After Young and Holt left the trio to form their own group, the pianist hired a new rhythm section with Cleveland Eaton on bass and Maurice White on drums. When White left the band to form Earth, Wind & Fire, Morris Jennings signed on as the trio’s new percussionist. White returned to produce Lewis’s 1974 smash album entitled Sun Goddess, in which Lewis first experimented with electronic keyboards and featured Earth, Wind & Fire on the album. In 1983, Lewis returned to the studio with Young and Holt for the album Reunion.

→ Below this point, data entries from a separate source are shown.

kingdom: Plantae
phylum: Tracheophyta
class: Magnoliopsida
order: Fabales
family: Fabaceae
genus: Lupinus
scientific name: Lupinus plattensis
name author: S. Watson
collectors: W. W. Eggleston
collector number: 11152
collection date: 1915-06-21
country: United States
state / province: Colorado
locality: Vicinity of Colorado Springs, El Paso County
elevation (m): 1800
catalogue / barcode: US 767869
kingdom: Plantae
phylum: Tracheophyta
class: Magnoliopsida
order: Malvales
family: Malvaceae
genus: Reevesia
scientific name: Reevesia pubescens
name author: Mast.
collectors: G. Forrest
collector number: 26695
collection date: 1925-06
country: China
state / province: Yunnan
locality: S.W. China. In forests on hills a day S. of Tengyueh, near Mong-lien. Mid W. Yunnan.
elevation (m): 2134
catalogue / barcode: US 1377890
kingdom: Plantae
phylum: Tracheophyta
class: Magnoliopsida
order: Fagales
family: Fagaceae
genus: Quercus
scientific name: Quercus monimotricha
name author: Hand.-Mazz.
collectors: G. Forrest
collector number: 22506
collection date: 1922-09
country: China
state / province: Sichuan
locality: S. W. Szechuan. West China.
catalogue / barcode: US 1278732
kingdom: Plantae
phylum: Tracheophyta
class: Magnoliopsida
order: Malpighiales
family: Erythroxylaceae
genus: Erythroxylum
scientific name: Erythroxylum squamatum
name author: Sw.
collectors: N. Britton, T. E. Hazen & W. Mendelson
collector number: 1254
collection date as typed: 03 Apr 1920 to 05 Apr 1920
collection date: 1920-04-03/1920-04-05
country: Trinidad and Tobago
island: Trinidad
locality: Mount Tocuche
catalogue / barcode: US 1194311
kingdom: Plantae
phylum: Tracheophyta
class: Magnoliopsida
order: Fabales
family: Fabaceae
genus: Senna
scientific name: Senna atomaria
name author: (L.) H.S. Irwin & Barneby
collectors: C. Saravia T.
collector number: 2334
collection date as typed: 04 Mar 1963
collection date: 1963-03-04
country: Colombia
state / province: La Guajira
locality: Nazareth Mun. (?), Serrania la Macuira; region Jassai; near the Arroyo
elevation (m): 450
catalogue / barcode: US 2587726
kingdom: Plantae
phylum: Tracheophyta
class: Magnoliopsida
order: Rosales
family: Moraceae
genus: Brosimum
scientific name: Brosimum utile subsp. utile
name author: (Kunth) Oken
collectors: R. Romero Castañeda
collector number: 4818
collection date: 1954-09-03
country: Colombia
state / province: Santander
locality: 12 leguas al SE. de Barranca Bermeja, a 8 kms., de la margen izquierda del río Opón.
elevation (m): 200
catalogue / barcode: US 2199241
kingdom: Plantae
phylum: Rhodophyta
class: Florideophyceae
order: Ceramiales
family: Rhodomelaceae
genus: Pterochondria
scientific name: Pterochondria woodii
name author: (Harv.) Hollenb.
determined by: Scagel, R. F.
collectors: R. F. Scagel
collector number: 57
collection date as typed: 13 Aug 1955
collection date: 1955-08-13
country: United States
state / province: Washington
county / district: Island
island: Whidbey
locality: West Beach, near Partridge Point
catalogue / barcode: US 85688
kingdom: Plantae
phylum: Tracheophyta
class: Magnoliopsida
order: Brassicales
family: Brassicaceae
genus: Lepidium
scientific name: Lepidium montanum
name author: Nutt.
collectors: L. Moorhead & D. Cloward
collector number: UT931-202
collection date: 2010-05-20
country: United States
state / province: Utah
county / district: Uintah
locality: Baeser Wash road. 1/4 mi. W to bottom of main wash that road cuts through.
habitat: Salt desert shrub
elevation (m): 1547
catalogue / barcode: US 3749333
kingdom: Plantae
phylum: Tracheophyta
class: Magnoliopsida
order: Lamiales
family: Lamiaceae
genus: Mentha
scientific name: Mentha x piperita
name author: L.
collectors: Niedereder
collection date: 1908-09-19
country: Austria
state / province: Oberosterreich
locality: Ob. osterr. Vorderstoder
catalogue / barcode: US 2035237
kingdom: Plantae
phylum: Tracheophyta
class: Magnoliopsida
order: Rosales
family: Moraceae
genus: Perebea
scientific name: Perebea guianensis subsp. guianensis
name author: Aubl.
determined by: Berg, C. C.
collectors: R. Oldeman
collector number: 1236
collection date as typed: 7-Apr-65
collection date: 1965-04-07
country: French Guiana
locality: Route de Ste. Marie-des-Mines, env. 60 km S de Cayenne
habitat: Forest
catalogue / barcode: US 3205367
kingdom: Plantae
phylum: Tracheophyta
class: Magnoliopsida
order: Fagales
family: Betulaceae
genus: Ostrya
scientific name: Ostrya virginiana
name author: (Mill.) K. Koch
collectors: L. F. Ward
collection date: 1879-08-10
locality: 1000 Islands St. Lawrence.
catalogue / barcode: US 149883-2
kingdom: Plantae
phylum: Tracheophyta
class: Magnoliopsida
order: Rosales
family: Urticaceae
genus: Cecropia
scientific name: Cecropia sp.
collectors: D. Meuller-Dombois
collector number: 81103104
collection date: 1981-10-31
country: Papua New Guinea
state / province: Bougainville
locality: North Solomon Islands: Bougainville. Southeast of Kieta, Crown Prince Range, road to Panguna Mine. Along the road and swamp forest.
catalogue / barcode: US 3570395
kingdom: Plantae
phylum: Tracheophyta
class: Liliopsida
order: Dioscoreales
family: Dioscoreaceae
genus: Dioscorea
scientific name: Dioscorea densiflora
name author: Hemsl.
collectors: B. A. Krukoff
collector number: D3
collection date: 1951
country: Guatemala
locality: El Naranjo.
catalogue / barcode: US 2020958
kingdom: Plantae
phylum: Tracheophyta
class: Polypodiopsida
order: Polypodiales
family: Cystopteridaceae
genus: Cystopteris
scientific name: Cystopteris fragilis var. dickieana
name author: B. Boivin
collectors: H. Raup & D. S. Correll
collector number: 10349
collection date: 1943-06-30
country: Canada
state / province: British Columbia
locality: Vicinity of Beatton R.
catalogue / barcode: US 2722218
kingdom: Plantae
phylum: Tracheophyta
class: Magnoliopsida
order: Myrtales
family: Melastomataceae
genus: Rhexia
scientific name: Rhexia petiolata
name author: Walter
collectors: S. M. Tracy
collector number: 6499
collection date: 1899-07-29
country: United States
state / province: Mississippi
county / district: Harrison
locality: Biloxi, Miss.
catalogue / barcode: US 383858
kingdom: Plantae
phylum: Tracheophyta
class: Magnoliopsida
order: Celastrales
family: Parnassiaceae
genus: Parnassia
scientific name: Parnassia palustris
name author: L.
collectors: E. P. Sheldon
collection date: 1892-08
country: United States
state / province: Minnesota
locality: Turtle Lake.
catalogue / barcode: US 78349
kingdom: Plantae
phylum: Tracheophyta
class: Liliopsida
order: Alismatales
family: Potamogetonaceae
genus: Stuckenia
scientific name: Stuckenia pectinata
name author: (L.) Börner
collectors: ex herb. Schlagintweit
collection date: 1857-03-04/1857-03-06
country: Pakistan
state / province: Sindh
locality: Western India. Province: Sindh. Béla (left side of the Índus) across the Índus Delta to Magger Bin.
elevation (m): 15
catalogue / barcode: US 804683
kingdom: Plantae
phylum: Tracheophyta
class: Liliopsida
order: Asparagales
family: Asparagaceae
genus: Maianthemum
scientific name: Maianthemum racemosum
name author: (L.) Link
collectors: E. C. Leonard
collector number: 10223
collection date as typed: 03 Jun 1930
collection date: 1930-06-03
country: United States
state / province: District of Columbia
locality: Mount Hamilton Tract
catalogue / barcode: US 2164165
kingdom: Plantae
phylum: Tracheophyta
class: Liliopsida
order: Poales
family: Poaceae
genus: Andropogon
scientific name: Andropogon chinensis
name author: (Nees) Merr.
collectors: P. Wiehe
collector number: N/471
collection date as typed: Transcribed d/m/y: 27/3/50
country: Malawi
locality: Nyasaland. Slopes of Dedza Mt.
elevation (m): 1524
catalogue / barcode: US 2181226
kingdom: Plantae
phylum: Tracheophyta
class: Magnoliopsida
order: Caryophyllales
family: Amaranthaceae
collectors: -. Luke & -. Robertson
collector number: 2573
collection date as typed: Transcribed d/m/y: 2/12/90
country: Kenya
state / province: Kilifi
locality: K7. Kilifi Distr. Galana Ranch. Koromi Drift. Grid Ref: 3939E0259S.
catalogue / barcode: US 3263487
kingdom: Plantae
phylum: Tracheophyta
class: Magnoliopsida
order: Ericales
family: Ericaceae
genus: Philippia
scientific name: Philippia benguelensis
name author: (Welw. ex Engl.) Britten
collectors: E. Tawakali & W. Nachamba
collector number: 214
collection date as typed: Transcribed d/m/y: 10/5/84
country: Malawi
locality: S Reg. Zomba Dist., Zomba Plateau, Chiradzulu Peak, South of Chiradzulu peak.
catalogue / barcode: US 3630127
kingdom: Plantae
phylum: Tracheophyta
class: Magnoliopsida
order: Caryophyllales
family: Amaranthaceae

Throughout his illustrious career, Lewis, who is an NEA Jazz Master, has also joined forces with countless other artists to create new and innovative music. In 1984, he collaborated with Nancy Wilson on The Two of Us; in 1988, he recorded with London’s Philharmonia Orchestra for the album Classic Encounter; and in 1989, Lewis and Dr. Billy Taylor cut a set of piano duets in We Meet Again. In 1995, Lewis launched the side project Urban Knights, in which he collaborated with a handful of successful crossover jazz stars, including Grover Washington Jr., Earl Klugh, and Dave Koz.

In 1997, Lewis added disc jockey to his résumé, hosting a popular radio show on Chicago’s WNUA-FM that ran until 2009. A new show was syndicated in 2006 under the name Legends of Jazz with Ramsey Lewis and was broadcast on jazz radio stations across the country. That same year, a well-received thirteen-episode Legends of Jazz television series hosted by Lewis was broadcast by PBS on public TV nationwide and featured live performances by a variety of jazz artists, including Larry Gray, Lonnie Smith, Joey DeFrancesco, Dave Brubeck, Chick Corea, Kurt Elling, Benny Golson, Pat Metheny and Tony Bennett. Lately, Lewis has been touring with Philip Bailey (Earth, Wind & Fire), John Pizzarelli, and Dee Dee Bridgewater.

It’s a mark of how much Lewis understands what people want from a piece of music that he remains one of jazz’s most broadly popular figures, yet still holds on to an unshakeable degree of respectability.


His gospel references were elevated and precise, enlisting a rousing backbeat but never fraying around the edges.